Starting with the line containing "module uart_rx_tb;" and going on through the line containing "#5 clk=!clk;", return the lines of the data below exactly, and only those.

(Beginning of Given entries)

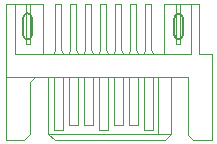
<source format=gto>
G04 #@! TF.FileFunction,Legend,Top*
%FSLAX46Y46*%
G04 Gerber Fmt 4.6, Leading zero omitted, Abs format (unit mm)*
G04 Created by KiCad (PCBNEW 4.0.7-e2-6376~58~ubuntu16.04.1) date Sat Jan 13 09:54:03 2018*
%MOMM*%
%LPD*%
G01*
G04 APERTURE LIST*
%ADD10C,0.100000*%
%ADD11C,0.150000*%
%ADD12C,0.120000*%
G04 APERTURE END LIST*
D10*
D11*
X142453260Y-95004020D02*
X142453260Y-96505160D01*
X141752220Y-96505160D02*
X141752220Y-95004020D01*
X155249780Y-95004020D02*
X155249780Y-96505160D01*
X154548740Y-96505160D02*
X154548740Y-95004020D01*
D12*
X140273940Y-105354520D02*
X140273940Y-99992580D01*
X140273940Y-99992580D02*
X140273940Y-93835620D01*
X140273940Y-93835620D02*
X141066420Y-93835620D01*
X141066420Y-93835620D02*
X143438780Y-93835620D01*
X143438780Y-93835620D02*
X143438780Y-98057100D01*
X141066420Y-93835620D02*
X141066420Y-98057100D01*
X141066420Y-98057100D02*
X153636880Y-98057100D01*
X153636880Y-98057100D02*
X155925420Y-98057100D01*
X155925420Y-98057100D02*
X155925420Y-93835620D01*
X153636880Y-98057100D02*
X153636880Y-93835620D01*
X153636880Y-93835620D02*
X155044040Y-93835620D01*
X155044040Y-93835620D02*
X156629000Y-93835620D01*
X156629000Y-93835620D02*
X156629000Y-98057100D01*
X156629000Y-98057100D02*
X157683100Y-98057100D01*
X157683100Y-98057100D02*
X157683100Y-105354520D01*
X157683100Y-105354520D02*
X156100680Y-105354520D01*
X156100680Y-105354520D02*
X155661260Y-104917640D01*
X155661260Y-104917640D02*
X155661260Y-99992580D01*
X155661260Y-99992580D02*
X154254100Y-99992580D01*
X154254100Y-99992580D02*
X154254100Y-104828740D01*
X154254100Y-104828740D02*
X154254100Y-104828740D01*
X154254100Y-104828740D02*
X153725780Y-105354520D01*
X153725780Y-105354520D02*
X144426840Y-105351980D01*
X141770000Y-105354520D02*
X140273940Y-105354520D01*
X142295780Y-104828740D02*
X141770000Y-105354520D01*
X142295780Y-104828740D02*
X142295780Y-100432000D01*
X142295780Y-100432000D02*
X142735200Y-99992580D01*
X140273940Y-99992580D02*
X154254100Y-99992580D01*
X154165200Y-104828740D02*
X153111100Y-104828740D01*
X153111100Y-104828740D02*
X143878200Y-104828740D01*
X144403980Y-105341820D02*
X143878200Y-104828740D01*
X143878200Y-104828740D02*
X143878200Y-100081480D01*
X148120000Y-100051000D02*
X148120000Y-104496000D01*
X148120000Y-104496000D02*
X148882000Y-104496000D01*
X148882000Y-104496000D02*
X148882000Y-100051000D01*
X146850000Y-100051000D02*
X146850000Y-104115000D01*
X146850000Y-104115000D02*
X147612000Y-104115000D01*
X147612000Y-104115000D02*
X147612000Y-100051000D01*
X149390000Y-100051000D02*
X149390000Y-104115000D01*
X149390000Y-104115000D02*
X150152000Y-104115000D01*
X150152000Y-104115000D02*
X150152000Y-100051000D01*
X150660000Y-100051000D02*
X150660000Y-104115000D01*
X150660000Y-104115000D02*
X151422000Y-104115000D01*
X151422000Y-104115000D02*
X151422000Y-100051000D01*
X151930000Y-100051000D02*
X151930000Y-104496000D01*
X151930000Y-104496000D02*
X152692000Y-104496000D01*
X152692000Y-104496000D02*
X152692000Y-100051000D01*
X153111100Y-104828740D02*
X153111100Y-100081480D01*
X145072000Y-100051000D02*
X145072000Y-104496000D01*
X145072000Y-104496000D02*
X144310000Y-104496000D01*
X144310000Y-104496000D02*
X144310000Y-100051000D01*
X145580000Y-100051000D02*
X145580000Y-104115000D01*
X145580000Y-104115000D02*
X146342000Y-104115000D01*
X146342000Y-104115000D02*
X146342000Y-100051000D01*
X144310000Y-98019000D02*
X144437000Y-97767540D01*
X144437000Y-97767540D02*
X144437000Y-93828000D01*
X144437000Y-93828000D02*
X144945000Y-93828000D01*
X144945000Y-93828000D02*
X144945000Y-97767540D01*
X144945000Y-97767540D02*
X145072000Y-98019000D01*
X145580000Y-98019000D02*
X145707000Y-97767540D01*
X145707000Y-97767540D02*
X145707000Y-93828000D01*
X145707000Y-93828000D02*
X146215000Y-93828000D01*
X146215000Y-93828000D02*
X146215000Y-97767540D01*
X146215000Y-97767540D02*
X146342000Y-98019000D01*
X146850000Y-98019000D02*
X146977000Y-97767540D01*
X146977000Y-97767540D02*
X146977000Y-93828000D01*
X146977000Y-93828000D02*
X147485000Y-93828000D01*
X147485000Y-93828000D02*
X147485000Y-97767540D01*
X147485000Y-97767540D02*
X147612000Y-98019000D01*
X148120000Y-98019000D02*
X148247000Y-97767540D01*
X148247000Y-97767540D02*
X148247000Y-93828000D01*
X148247000Y-93828000D02*
X148755000Y-93828000D01*
X148755000Y-93828000D02*
X148755000Y-97767540D01*
X148755000Y-97767540D02*
X148882000Y-98019000D01*
X149390000Y-98019000D02*
X149517000Y-97767540D01*
X149517000Y-97767540D02*
X149517000Y-93828000D01*
X149517000Y-93828000D02*
X150025000Y-93828000D01*
X150025000Y-93828000D02*
X150025000Y-97767540D01*
X150025000Y-97767540D02*
X150152000Y-98019000D01*
X150660000Y-98019000D02*
X150787000Y-97767540D01*
X150787000Y-97767540D02*
X150787000Y-93828000D01*
X150787000Y-93828000D02*
X151295000Y-93828000D01*
X151295000Y-93828000D02*
X151295000Y-97767540D01*
X151295000Y-97767540D02*
X151422000Y-98019000D01*
X151930000Y-98019000D02*
X152057000Y-97767540D01*
X152057000Y-97767540D02*
X152057000Y-93828000D01*
X152057000Y-93828000D02*
X152565000Y-93828000D01*
X152565000Y-93828000D02*
X152565000Y-97767540D01*
X152565000Y-97767540D02*
X152692000Y-98019000D01*
X141945260Y-93924520D02*
X141945260Y-97267160D01*
X141945260Y-97267160D02*
X142295780Y-97267160D01*
X142295780Y-97267160D02*
X142295780Y-93924520D01*
X154693520Y-93924520D02*
X154693520Y-97267160D01*
X154693520Y-97267160D02*
X155044040Y-97267160D01*
X155044040Y-97267160D02*
X155044040Y-93835620D01*
D11*
X142102740Y-94653500D02*
G75*
G03X141752220Y-95004020I0J-350520D01*
G01*
X142450720Y-95004020D02*
G75*
G03X142102740Y-94656040I-347980J0D01*
G01*
X142102740Y-96855680D02*
G75*
G03X142453260Y-96505160I0J350520D01*
G01*
X141752220Y-96505160D02*
G75*
G03X142102740Y-96855680I350520J0D01*
G01*
X154899260Y-94653500D02*
G75*
G03X154548740Y-95004020I0J-350520D01*
G01*
X155247240Y-95004020D02*
G75*
G03X154899260Y-94656040I-347980J0D01*
G01*
X154899260Y-96855680D02*
G75*
G03X155249780Y-96505160I0J350520D01*
G01*
X154548740Y-96505160D02*
G75*
G03X154899260Y-96855680I350520J0D01*
G01*
M02*

</source>
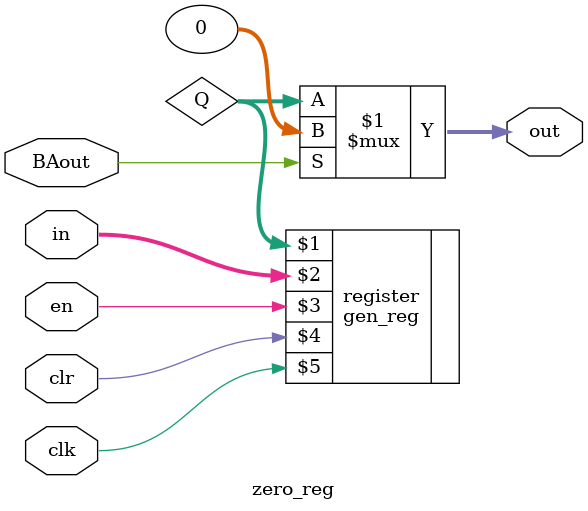
<source format=v>
module zero_reg(
	output [31:0] out,
	input [31:0] in,
	input en, BAout, clr, clk
	);

	wire [31:0] Q;
	gen_reg register(Q, in, en, clr, clk);
	assign out = BAout ? 0 : Q;
endmodule

</source>
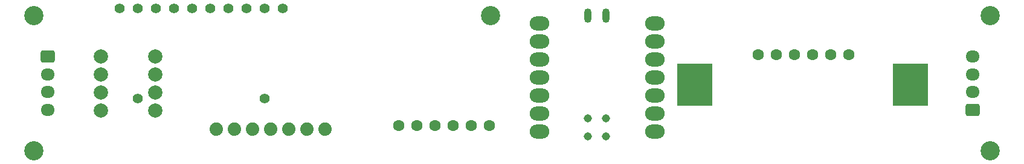
<source format=gbr>
%TF.GenerationSoftware,KiCad,Pcbnew,9.0.0*%
%TF.CreationDate,2025-03-07T17:00:58+09:00*%
%TF.ProjectId,Airdata,41697264-6174-4612-9e6b-696361645f70,rev?*%
%TF.SameCoordinates,Original*%
%TF.FileFunction,Soldermask,Top*%
%TF.FilePolarity,Negative*%
%FSLAX46Y46*%
G04 Gerber Fmt 4.6, Leading zero omitted, Abs format (unit mm)*
G04 Created by KiCad (PCBNEW 9.0.0) date 2025-03-07 17:00:58*
%MOMM*%
%LPD*%
G01*
G04 APERTURE LIST*
G04 Aperture macros list*
%AMRoundRect*
0 Rectangle with rounded corners*
0 $1 Rounding radius*
0 $2 $3 $4 $5 $6 $7 $8 $9 X,Y pos of 4 corners*
0 Add a 4 corners polygon primitive as box body*
4,1,4,$2,$3,$4,$5,$6,$7,$8,$9,$2,$3,0*
0 Add four circle primitives for the rounded corners*
1,1,$1+$1,$2,$3*
1,1,$1+$1,$4,$5*
1,1,$1+$1,$6,$7*
1,1,$1+$1,$8,$9*
0 Add four rect primitives between the rounded corners*
20,1,$1+$1,$2,$3,$4,$5,0*
20,1,$1+$1,$4,$5,$6,$7,0*
20,1,$1+$1,$6,$7,$8,$9,0*
20,1,$1+$1,$8,$9,$2,$3,0*%
G04 Aperture macros list end*
%ADD10RoundRect,0.250000X0.725000X-0.600000X0.725000X0.600000X-0.725000X0.600000X-0.725000X-0.600000X0*%
%ADD11O,1.950000X1.700000*%
%ADD12C,2.700000*%
%ADD13C,1.600000*%
%ADD14C,2.000000*%
%ADD15R,5.000000X6.000000*%
%ADD16C,1.879600*%
%ADD17O,2.748280X1.998980*%
%ADD18O,1.016000X2.032000*%
%ADD19C,1.143000*%
%ADD20RoundRect,0.250000X-0.725000X0.600000X-0.725000X-0.600000X0.725000X-0.600000X0.725000X0.600000X0*%
%ADD21C,1.400000*%
G04 APERTURE END LIST*
D10*
%TO.C,PitoTube*%
X214550000Y-66250000D03*
D11*
X214550000Y-63750000D03*
X214550000Y-61250000D03*
X214550000Y-58750000D03*
%TD*%
D12*
%TO.C,REF\u002A\u002A*%
X83000000Y-72000000D03*
%TD*%
D13*
%TO.C,AS5600*%
X134150000Y-68500000D03*
X136690000Y-68500000D03*
X139230000Y-68500000D03*
X141770000Y-68500000D03*
X144310000Y-68500000D03*
X146850000Y-68500000D03*
%TD*%
D14*
%TO.C,U2*%
X92380000Y-58750000D03*
X92380000Y-61290000D03*
X92380000Y-63830000D03*
X92380000Y-66370000D03*
X100000000Y-66370000D03*
X100000000Y-63830000D03*
X100000000Y-61290000D03*
X100000000Y-58750000D03*
%TD*%
D12*
%TO.C,REF\u002A\u002A*%
X147000000Y-53000000D03*
%TD*%
D13*
%TO.C,AoA*%
X184500000Y-58500000D03*
X187040000Y-58500000D03*
X189580000Y-58500000D03*
X192120000Y-58500000D03*
X194660000Y-58500000D03*
X197200000Y-58500000D03*
%TD*%
D12*
%TO.C,REF\u002A\u002A*%
X217000000Y-72000000D03*
%TD*%
D15*
%TO.C,REF\u002A\u002A*%
X205850000Y-62750000D03*
%TD*%
D16*
%TO.C,DPS310-Adafruits1*%
X108510000Y-69000000D03*
X111050000Y-69000000D03*
X113590000Y-69000000D03*
X116130000Y-69000000D03*
X118670000Y-69000000D03*
X121210000Y-69000000D03*
X123750000Y-69000000D03*
%TD*%
D15*
%TO.C,REF\u002A\u002A*%
X175600000Y-62750000D03*
%TD*%
D12*
%TO.C,REF\u002A\u002A*%
X83000000Y-53000000D03*
%TD*%
D17*
%TO.C,U1*%
X170000000Y-69317820D03*
X170000000Y-66777820D03*
X170000000Y-64237820D03*
X170000000Y-61697820D03*
X170000000Y-59157820D03*
X170000000Y-56617820D03*
X170000000Y-54077820D03*
X153835440Y-54077820D03*
X153835440Y-56617820D03*
X153835440Y-59157820D03*
X153835440Y-61697820D03*
X153835440Y-64237820D03*
X153835440Y-66777820D03*
X153835440Y-69317820D03*
D18*
X163133120Y-53000000D03*
X160583120Y-53000000D03*
D19*
X163134317Y-70004187D03*
X160594317Y-70004187D03*
X163134317Y-67464187D03*
X160594317Y-67464187D03*
%TD*%
D12*
%TO.C,REF\u002A\u002A*%
X217000000Y-53000000D03*
%TD*%
D20*
%TO.C,Air-UART*%
X84950000Y-58750000D03*
D11*
X84950000Y-61250000D03*
X84950000Y-63750000D03*
X84950000Y-66250000D03*
%TD*%
D21*
%TO.C,J1*%
X95000000Y-52000000D03*
X97540000Y-52000000D03*
X100080000Y-52000000D03*
X102620000Y-52000000D03*
X105160000Y-52000000D03*
X107700000Y-52000000D03*
X110240000Y-52000000D03*
X112780000Y-52000000D03*
X115320000Y-52000000D03*
X117860000Y-52000000D03*
X115320000Y-64700000D03*
X97540000Y-64700000D03*
%TD*%
M02*

</source>
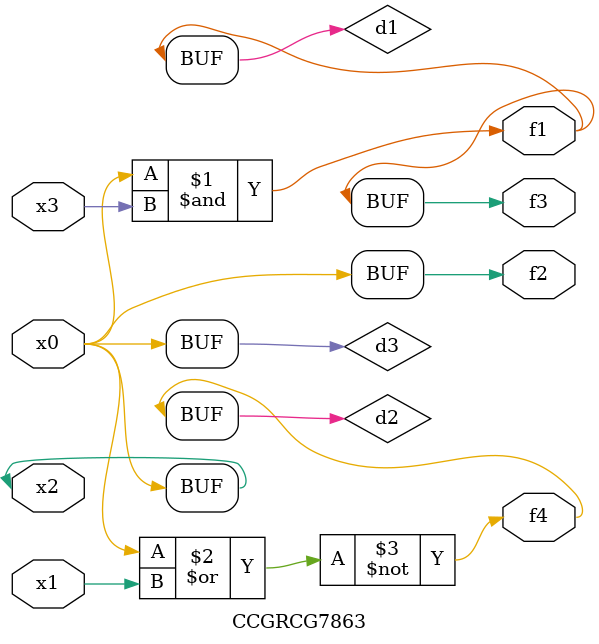
<source format=v>
module CCGRCG7863(
	input x0, x1, x2, x3,
	output f1, f2, f3, f4
);

	wire d1, d2, d3;

	and (d1, x2, x3);
	nor (d2, x0, x1);
	buf (d3, x0, x2);
	assign f1 = d1;
	assign f2 = d3;
	assign f3 = d1;
	assign f4 = d2;
endmodule

</source>
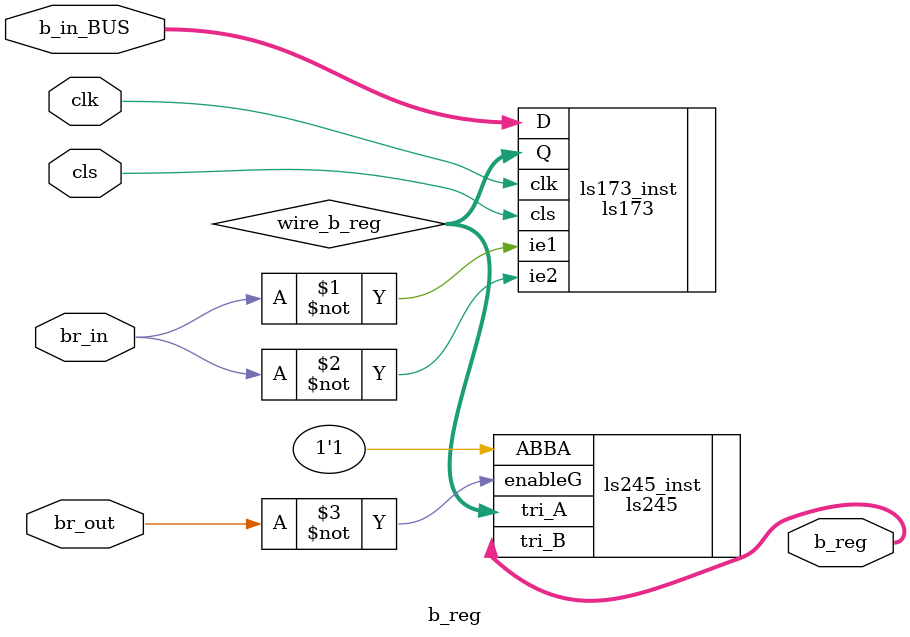
<source format=v>
module b_reg(
	input clk, cls, br_in, br_out,
	input [7:0]b_in_BUS,
	output [7:0]b_reg
);
wire [7:0]wire_b_reg;

ls173 ls173_inst(
	.clk(clk),
	.cls(cls),
	.ie1(~br_in),
	.ie2(~br_in),
	.D(b_in_BUS),
	.Q(wire_b_reg)
);

ls245 ls245_inst(
	.ABBA(1'b1),
	.enableG(~br_out),
	.tri_A(wire_b_reg),
	.tri_B(b_reg)
);
endmodule 

</source>
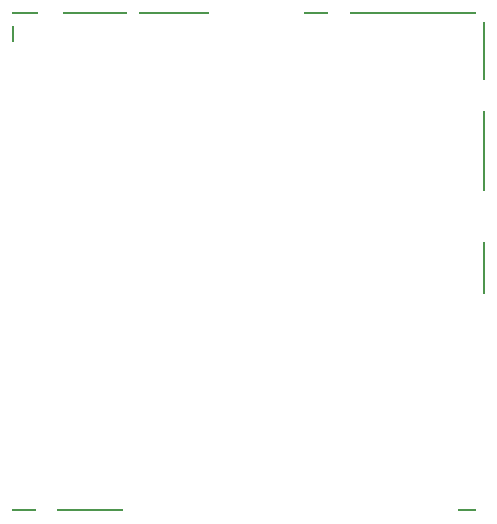
<source format=gbp>
G04 #@! TF.GenerationSoftware,KiCad,Pcbnew,8.0.6-8.0.6-0~ubuntu22.04.1*
G04 #@! TF.CreationDate,2024-11-17T23:12:27+00:00*
G04 #@! TF.ProjectId,hellenbremen,68656c6c-656e-4627-9265-6d656e2e6b69,rev?*
G04 #@! TF.SameCoordinates,Original*
G04 #@! TF.FileFunction,Paste,Bot*
G04 #@! TF.FilePolarity,Positive*
%FSLAX46Y46*%
G04 Gerber Fmt 4.6, Leading zero omitted, Abs format (unit mm)*
G04 Created by KiCad (PCBNEW 8.0.6-8.0.6-0~ubuntu22.04.1) date 2024-11-17 23:12:27*
%MOMM*%
%LPD*%
G01*
G04 APERTURE LIST*
%ADD10R,2.300000X0.200000*%
%ADD11R,10.700000X0.200000*%
%ADD12R,2.100000X0.200000*%
%ADD13R,6.000000X0.200000*%
%ADD14R,5.400000X0.200000*%
%ADD15R,0.200000X1.400000*%
%ADD16R,0.200000X5.000000*%
%ADD17R,0.200000X6.800000*%
%ADD18R,0.200000X4.500000*%
%ADD19R,1.600000X0.200000*%
%ADD20R,5.700000X0.200000*%
%ADD21R,2.000000X0.200000*%
G04 APERTURE END LIST*
D10*
G04 #@! TO.C,M3*
X47325000Y61025004D03*
D11*
X80124998Y61025002D03*
D12*
X71924999Y61025002D03*
D13*
X59875000Y61025002D03*
D14*
X53175003Y61025002D03*
D15*
X46274997Y59224995D03*
D16*
X86174998Y57825000D03*
D17*
X86174998Y49324997D03*
D18*
X86174998Y39474994D03*
D19*
X84674999Y18924999D03*
D20*
X52824996Y18924999D03*
D21*
X47175003Y18924999D03*
G04 #@! TD*
M02*

</source>
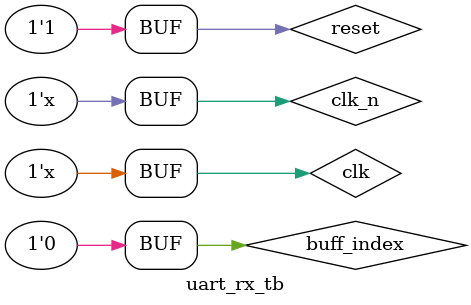
<source format=v>
`timescale 1ns / 1ps
module uart_rx_tb;

	reg clk;
	reg clk_n;

	reg reset;
	reg data_valid = 0;
	reg [7:0] data_byte = 0;
	reg [2:0] current_state = 0;
	reg buff_index = 0;
	reg [7:0] buff [19:0];

	parameter CLKS_PER_BIT = 100000000/230400;

	parameter IDLE=3'b0,
	RX_START_BIT=3'b001,
	RX_DATA_BITS=3'b010,
	RX_STOP_BIT=3'b011,
	CLEAN_UP = 3'b100;

	reg [31:0] clk_count = 0;
	reg [2:0] bit_index = 0;

	wire uart_dout;

	initial
	begin
		clk = 0;
		reset=0;
		#100 reset=1;
	end

	always begin
		#5 clk=!clk;
		clk_n = !clk;
	end

	always @(posedge clk)
	begin
		case(current_state)
		IDLE:
		begin
			data_valid <= 0;
			clk_count <= 0;
			bit_index <= 0;
			if(uart_dout == 1'b0)
				current_state <= RX_START_BIT;
			else
				current_state <= IDLE;
		end
		RX_START_BIT:
		begin
			if(clk_count == (CLKS_PER_BIT-1)/2)
			begin
				if(uart_dout == 1'b0)
				begin
					clk_count <= 0;
					current_state <= RX_DATA_BITS;
				end
				else
					current_state<= IDLE;
			end
			else
			begin
				clk_count <= clk_count +1;
				current_state <= RX_START_BIT;
			end
		end
		RX_DATA_BITS:
		begin
			if(clk_count < CLKS_PER_BIT -1)
			begin
				clk_count <= clk_count + 1;
				current_state <= RX_DATA_BITS;
			end
			else
			begin
				clk_count<=0;
				data_byte[bit_index] <= uart_dout;
				if(bit_index<7)
				begin
					bit_index<=bit_index+1;
					current_state<=RX_DATA_BITS;
				end
				else
				begin
					bit_index <= 0;
					current_state <= RX_STOP_BIT;
				end
			end
		end
		RX_STOP_BIT:
		begin
			if(clk_count < CLKS_PER_BIT-1)
			begin
				clk_count<=clk_count+1;
				current_state<=RX_STOP_BIT;
			end
			else
			begin
				data_valid <= 1;
				clk_count<=0;
				current_state <= CLEAN_UP;
			end
		end
		CLEAN_UP:
		begin
			current_state<=IDLE;
			data_valid <= 0;
		end
		default:
			current_state<=IDLE;
		endcase
	end
	always @(posedge clk)
	begin
		if(data_valid==1'b1)//Just a case used to indicate the end of the test when loaded from the test file.
		begin
			$write("%s",data_byte);//To be sent to the terminal.
		end
	end
	
	design_1_wrapper dut
	(.clock(clk), .reset_rtl(reset),
		.uart_rtl_txd(uart_dout),
		.uart_rtl_rxd()
	);


endmodule
</source>
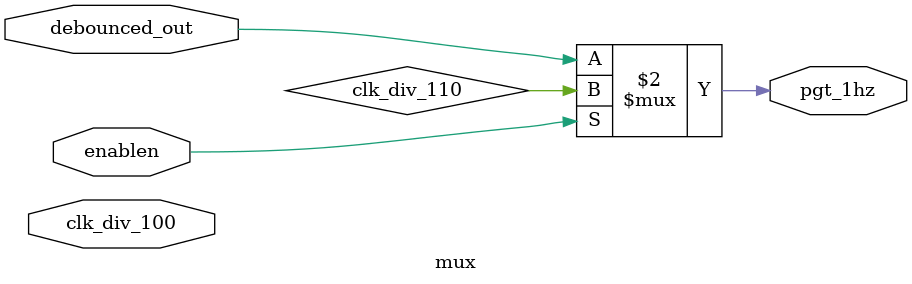
<source format=v>
module mux
  (input wire enablen,
   input wire clk_div_100,
   input wire debounced_out,
   output wire pgt_1hz);
  

assign pgt_1hz = (!enablen ? debounced_out : clk_div_110);
  
endmodule
</source>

(End of Given entries)

◆ Result for this task
module uart_rx_tb;

	reg clk;
	reg clk_n;

	reg reset;
	reg data_valid = 0;
	reg [7:0] data_byte = 0;
	reg [2:0] current_state = 0;
	reg buff_index = 0;
	reg [7:0] buff [19:0];

	parameter CLKS_PER_BIT = 100000000/230400;

	parameter IDLE=3'b0,
	RX_START_BIT=3'b001,
	RX_DATA_BITS=3'b010,
	RX_STOP_BIT=3'b011,
	CLEAN_UP = 3'b100;

	reg [31:0] clk_count = 0;
	reg [2:0] bit_index = 0;

	wire uart_dout;

	initial
	begin
		clk = 0;
		reset=0;
		#100 reset=1;
	end

	always begin
		#5 clk=!clk;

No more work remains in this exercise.